§ **Solicitud 1**
Indique si cada afirmación, (a), (b) y (c), concuerda con el texto sobre el ciego de nacimiento, respondiendo sí o no y citando literalmente las palabras del texto que lo deciden. (a) El ciego llega a la fe de manera instantánea, como por un acto mágico. (b) Para ser encontrados por Jesús no hace falta un lugar especial. (c) Los templos son el único lugar donde debemos alumbrar.

§ **Texto proporcionado**
|---|

Un ciego de nacimiento, que jamás ha visto luz alguna, en el encuentro con Jesús alcanza a ver, y con su ayuda reconoce la luz, la acepta y se convierte a ella. «Creo, Señor» expresa el culmen del ciego en su acceso a la fe en el Hijo del hombre. Porque no se trata de ¡ya está!, como si fuera un acto mágico; hay un largo proceso, lleno de inseguridad, miedo, oposición, rechazo, hasta llegar a la adhesión a la persona de Jesús. Alcanzar la fe resulta ser, según este pasaje evangélico, una transformación de la persona que, a pesar del entorno muchas menos veces favorable o no, o precisamente por él, va liberándose de ataduras, prejuicios y condicionantes.
También nosotros somos encontrados por Jesús allá donde estemos, y no es requerible un lugar especial o un momento determinado. Si nos adherimos a Él nos transformaremos, pero exigirá un proceso, una lucha interna y tal vez externa, dejar cosas y tomar otras, reconocer que estamos ciegos para ver con los ojos y también con el alma, y al final, como este ciego, orar suplicando: “¿Y quién eres, Señor, para creer en ti?”
Cuando ya rendidos oigamos “Soy yo”, sabremos que estamos ante Él.
Sólo escuchando a Jesús y dejándonos conducir interiormente por él, vamos caminando hacia una fe más plena y también más humilde.
Y como discípulos también nosotros seremos igual que el Maestro: “Mientras estemos en el mundo, hemos de ser luz para el mundo”.
No es nuestro sitio los templos, no es ahí sólo ni precisamente en ellos donde debemos alumbrar; no dependemos de piscinas milagrosas ni de aguas curativas. El mundo entero es nuestro espacio, y es dentro de él donde tenemos que hacer presente el anuncio de la Buena Nueva. Desde él y para él, alcanzaremos el triunfo de la Pascua. En medio de nuestros hermanos, siendo creyentes y ejerciendo como tales, humildes pero convencidos, colaboraremos para que los ciegos vean, y la luz alcance a todos.

|---|

§ **Datos proporcionados**
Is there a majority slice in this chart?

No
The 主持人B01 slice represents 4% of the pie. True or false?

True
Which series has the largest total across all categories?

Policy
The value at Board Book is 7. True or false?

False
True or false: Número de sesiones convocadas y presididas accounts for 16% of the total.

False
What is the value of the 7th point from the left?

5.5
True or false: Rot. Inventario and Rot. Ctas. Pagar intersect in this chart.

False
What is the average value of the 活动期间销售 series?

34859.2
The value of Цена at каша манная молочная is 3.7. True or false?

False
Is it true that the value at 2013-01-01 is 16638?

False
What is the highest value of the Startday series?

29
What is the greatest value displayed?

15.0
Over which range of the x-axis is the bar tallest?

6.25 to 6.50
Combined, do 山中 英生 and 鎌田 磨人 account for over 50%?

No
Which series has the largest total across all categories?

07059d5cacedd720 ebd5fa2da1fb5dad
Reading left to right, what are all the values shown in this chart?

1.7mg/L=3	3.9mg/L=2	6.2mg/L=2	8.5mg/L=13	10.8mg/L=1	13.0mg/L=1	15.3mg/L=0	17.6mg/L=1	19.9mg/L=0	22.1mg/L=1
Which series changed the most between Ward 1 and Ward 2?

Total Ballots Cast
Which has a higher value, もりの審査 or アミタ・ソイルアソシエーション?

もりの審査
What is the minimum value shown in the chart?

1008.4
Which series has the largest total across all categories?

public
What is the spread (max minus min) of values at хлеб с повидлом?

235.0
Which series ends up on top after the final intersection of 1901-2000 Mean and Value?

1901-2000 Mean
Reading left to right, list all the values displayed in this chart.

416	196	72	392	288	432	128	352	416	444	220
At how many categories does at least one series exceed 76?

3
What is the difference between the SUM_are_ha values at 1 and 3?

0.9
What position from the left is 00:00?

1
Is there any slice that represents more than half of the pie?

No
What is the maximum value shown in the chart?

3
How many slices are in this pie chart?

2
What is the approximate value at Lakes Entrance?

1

|---|

§ **Solicitud 2**
Recopile todas las líneas de las entradas que contengan la cadena "displayed", distinguiendo entre mayúsculas y minúsculas.

§ **Respuesta 1**
(a) No: «Porque no se trata de ¡ya está!, como si fuera un acto mágico; hay un largo proceso»
(b) Sí: «no es requerible un lugar especial o un momento determinado»
(c) No: «No es nuestro sitio los templos, no es ahí sólo ni precisamente en ellos donde debemos alumbrar»

§ **Respuesta 2**
What is the greatest value displayed?
Reading left to right, list all the values displayed in this chart.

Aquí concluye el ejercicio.